TASK MATERIAL

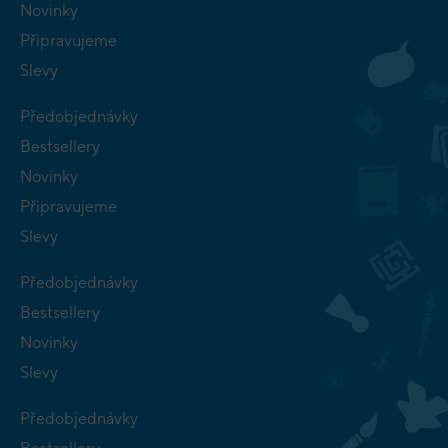
Novinky
Připravujeme
Slevy
Předobjednávky
Bestsellery
Novinky
Připravujeme
Slevy
Předobjednávky
Bestsellery
Novinky
Slevy
Předobjednávky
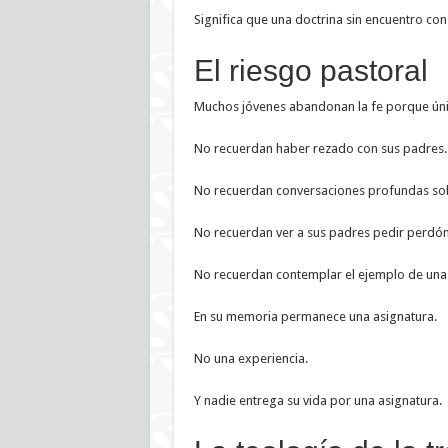
Significa que una doctrina sin encuentro con
El riesgo pastoral
Muchos jóvenes abandonan la fe porque úni
No recuerdan haber rezado con sus padres.
No recuerdan conversaciones profundas sob
No recuerdan ver a sus padres pedir perdón
No recuerdan contemplar el ejemplo de una f
En su memoria permanece una asignatura.
No una experiencia.
Y nadie entrega su vida por una asignatura.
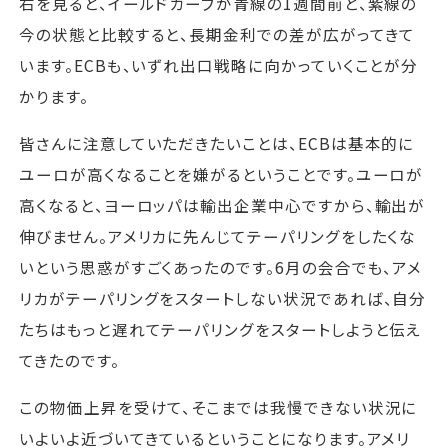
右を見ると、イールドカーブが青線の1週間前と、紫線の
今の状態と比較すると、長期金利での差が広がってきて
います。ECBも、いずれ出口戦略に向かっていくことが分
かります。
皆さんに注意していただきたいことは、ECBは基本的に
ユーロが高くなることを嫌がるということです。ユーロが
高くなると、ヨーロッパは輸出企業中心ですから、輸出が
伸びません。アメリカに先んじてテーパリングをしたくな
いという思惑がすごくあったのです。6月の会合でも、アメ
リカがテーパリングをスタートしない状況であれば、自分
たちはもっと遅れてテーパリングをスタートしようと伝え
てきたのです。
この物価上昇を受けて、そこまでは我慢できない状況に
いよいよ近づいてきているということになります。アメリ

EXERCISE AIM
Write the material above out again exactly. Omit every image.

TASK OUTPUT
Novinky
Připravujeme
Slevy
Předobjednávky
Bestsellery
Novinky
Připravujeme
Slevy
Předobjednávky
Bestsellery
Novinky
Slevy
Předobjednávky
Significa que una doctrina sin encuentro con
El riesgo pastoral
Muchos jóvenes abandonan la fe porque úni
No recuerdan haber rezado con sus padres.
No recuerdan conversaciones profundas sob
No recuerdan ver a sus padres pedir perdón
No recuerdan contemplar el ejemplo de una f
En su memoria permanece una asignatura.
No una experiencia.
Y nadie entrega su vida por una asignatura.
右を見ると、イールドカーブが青線の1週間前と、紫線の
今の状態と比較すると、長期金利での差が広がってきて
います。ECBも、いずれ出口戦略に向かっていくことが分
かります。
皆さんに注意していただきたいことは、ECBは基本的に
ユーロが高くなることを嫌がるということです。ユーロが
高くなると、ヨーロッパは輸出企業中心ですから、輸出が
伸びません。アメリカに先んじてテーパリングをしたくな
いという思惑がすごくあったのです。6月の会合でも、アメ
リカがテーパリングをスタートしない状況であれば、自分
たちはもっと遅れてテーパリングをスタートしようと伝え
てきたのです。
この物価上昇を受けて、そこまでは我慢できない状況に
いよいよ近づいてきているということになります。アメリ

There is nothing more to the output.